Quite an important element. This links a specific point in the copy to a specific asset in the out-of-galley elements, such as figures and pullquotes.

figure

Figures (typically pictures, illustrations, but also purely textual box–outs) are (possibly counter–intuitively) described here, rather than in the copy. This is because they are part of the assets of an article job–bag, but don’t necessarily live within the flow of the galley copy. They can be anchored to a specific point in the flow of galley, using an anchor.

This keeps it ‘near’ as a hint to the layout system. If tight positional relevance is not required, any anchoring can be omitted and the figure simply goes where it fits best, in something loosely resembling the order provided. Hopefully a layout engine would take care of unanchored pictures as well as anchored ones to present them in a nice layout style.

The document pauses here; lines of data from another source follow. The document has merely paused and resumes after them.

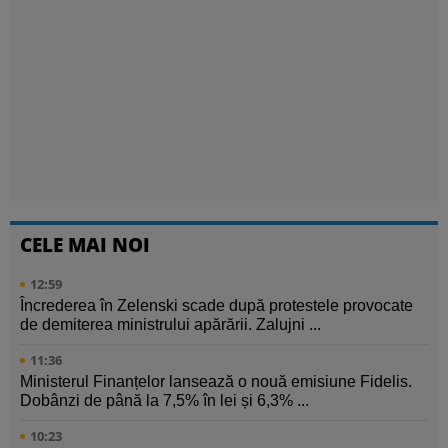
CELE MAI NOI
12:59
Încrederea în Zelenski scade după protestele provocate
de demiterea ministrului apărării. Zalujni ...
11:36
Ministerul Finanțelor lansează o nouă emisiune Fidelis.
Dobânzi de până la 7,5% în lei și 6,3% ...
10:23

Note: the ‘q’, ‘i’, ‘b’, ‘crosshead’, ‘t’ and ‘list’ child elements are the same as those found as child elements of the ‘copy’ element, and are described there.

Attribute: anchor

The ‘anchor’ attribute is is an IDREF. It is used to identify which particular anchor element that the figure block should point to, and hence appear near. If no anchor attribute is specified, the layout engine should simply treat unanchored figures in loose order of appearance.

picture

A link to a picture (photo or illustration) object. Control over sizes of photographs or illustrations are a big question mark at the moment. I suggest that layout engines try and take the given size and the ‘bigness’ attribute as a combined hint.

Attribute: source

The ‘source’ attribute is actually a lot more permissive than it seems it should be. Ideally, it should hold the path to an asset such as a photo or illustration file, which will be used at the layout and composition stage. Typically, this path should be relative. In actual reality, people will mess this up and put absolute paths to directories on their own machines in there, etc. The transformation should attempt to try and figure out whether things are missing or not, and ask for them before processing can occur.

Attribute: bigness

The ‘bigness’ attribute is also extremely permissive. It should allow an author to indicate roughly how big a picture should be presented. It most certainly doesn’t allow an author precise control over size (hence the name of the attribute). That’s the designer’s job.

 
credit

Simply contains the name of the person or entity that is responsible for this photograph. To attribute ownership of this photo to a specific person or entity. Could be derived into a copyright line, or a byline, if so chosen by the design of the transformation.

caption

The caption text that will accompany an illustration, photo, list, table or passage of text. In a typical usage, the rest of the figure might be perhaps boxed in, whereas the caption would sit outside of the box.

q

(described under ‘copy’ element)

t

(described under ‘copy’ element)

l

(described under ‘copy’ element.

i

(described under ‘copy’ element)

b

(described under ‘copy’ element)

crosshead

(described under ‘copy’ element)

This might seem a simple collection of elements, but there is a heavy reliance on intelligent design of transformations, and even the vague and as yet undeveloped notion of a layout engine.

The whole article is presented quite as a sort of ‘job bag’, where the various assets are bundled up either in or outside the flow of galley that is represented by the contents of the ‘copy’ element. Layout can be hinted by means of the ‘anchor’ elements.